An article in The Economist recently showed that people in almost every OECD country are working less on average now than they were 25 years ago. In Sweden, both public and private organisations are trying out a six-hour workday and early indications are that it's good for both workers and employers.
A study into the practice at a Swedish retirement home has shown that nurses working six-hour days took half as much sick leave and were nearly three times less likely to take time off, when compared with a control group. The six-hour nurses were 20 per cent happier and did 64 per cent more activities with residents.
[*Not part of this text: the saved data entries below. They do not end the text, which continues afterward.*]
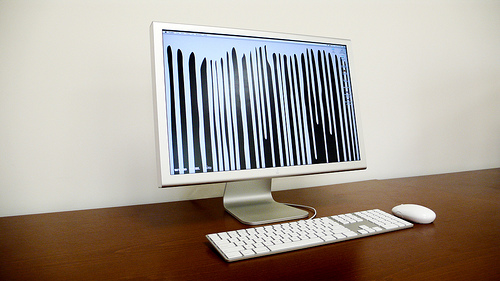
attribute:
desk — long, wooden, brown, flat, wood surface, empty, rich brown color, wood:
[0, 167, 499, 280]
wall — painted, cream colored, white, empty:
[1, 0, 500, 218]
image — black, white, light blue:
[163, 34, 361, 174]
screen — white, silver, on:
[149, 20, 366, 187]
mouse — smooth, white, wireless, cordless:
[392, 203, 437, 224]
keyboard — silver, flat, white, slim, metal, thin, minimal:
[205, 209, 414, 262]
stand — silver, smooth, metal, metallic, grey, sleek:
[223, 178, 310, 225]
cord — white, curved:
[282, 203, 317, 220]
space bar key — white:
[269, 237, 325, 253]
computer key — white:
[229, 236, 241, 244]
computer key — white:
[257, 232, 267, 239]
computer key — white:
[359, 229, 369, 235]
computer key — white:
[253, 246, 271, 255]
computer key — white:
[283, 229, 293, 234]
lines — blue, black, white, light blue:
[167, 45, 358, 175]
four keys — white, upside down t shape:
[358, 224, 382, 235]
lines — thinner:
[211, 58, 232, 170]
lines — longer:
[255, 45, 288, 169]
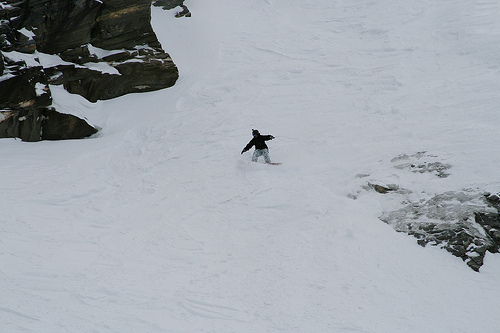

They also reported having more energy outside the workplace.
On June 5 this year, Switzerland held the world's first referendum on the introduction of a universal basic income (UBI) which, if passed, would have given all its citizens a fixed monthly income on top of whatever else they earned.
It would probably not have been sufficient to completely free people from work, but it would have given them the freedom to work less, or at jobs they enjoy more - or both. It was comprehensively voted down, but subsequent polls show that most Swiss believe they will see a UBI in their lifetime.
If you're trying to solve a complex problem, then you need to give yourself a real break, to let the mind incubate the problem all by itself. We shouldn't be so afraid to actually take some time off.
Several governments around the world are looking into introducing UBIs, and the private sector is in on it too - influential Silicon Valley start-up incubator Y Combinator is funding a pilot study in Oakland, in which they are giving 100 families between US$1000 ($1414) and US$2000 each month and carefully tracking the results.
There's growing evidence for the idea that sometimes the best way to get more done is to do less.
A 2012 article in the New Yorker discussed a study in which people were asked to come up with alternative uses for toothpicks. The people that did best were those who were given a 12-minute break midway through the test, during which they were given a task so boring that they couldn't help but lose focus on it.
When they came back from their break, and were asked to find more uses for the toothpick, this group found 41 per cent more uses for the toothpick than did three other groups, who were working under a variety of alternative conditions, including one group that had no break at all.
"We always assume that you get more done when you're consciously paying attention to a problem," one of the study's authors, Jonathan Schooler, told The New Yorker. "That's what it means, after all, to be 'working on something'. But this is often a mistake. If you're trying to solve a complex problem, then you need to give yourself a real break, to let the mind incubate the problem all by itself. We shouldn't be so afraid to actually take some time off."
This is a great and fine justification for daydreaming and mucking around, but why should we need a justification? Doing nothing much is such a basic human activity. We spend big chunks of our life thinking about things other than the things we're supposed to be thinking about. Why deny its value? When and how did we end up so in thrall to the idea that the most important things in life are striving and achieving?
That's an interesting question to ask, but maybe the better question is: is that the most important question?
As University of Auckland's emeritus professor of psychology Michael Corballis put it in his excellent 2014 book, The Wandering Mind, "In adapting to a complex world, we need to escape the here and now, and consider possible futures, mull over past mistakes, understand how other people's minds work. Above all, mind-wandering is the source of creativity, the spark of innovation that leads in the longer run to an increase rather than a decrease in well-being."
We know, because we are constantly reminded, about the value of being present. We're only just starting to learn the value of being absent.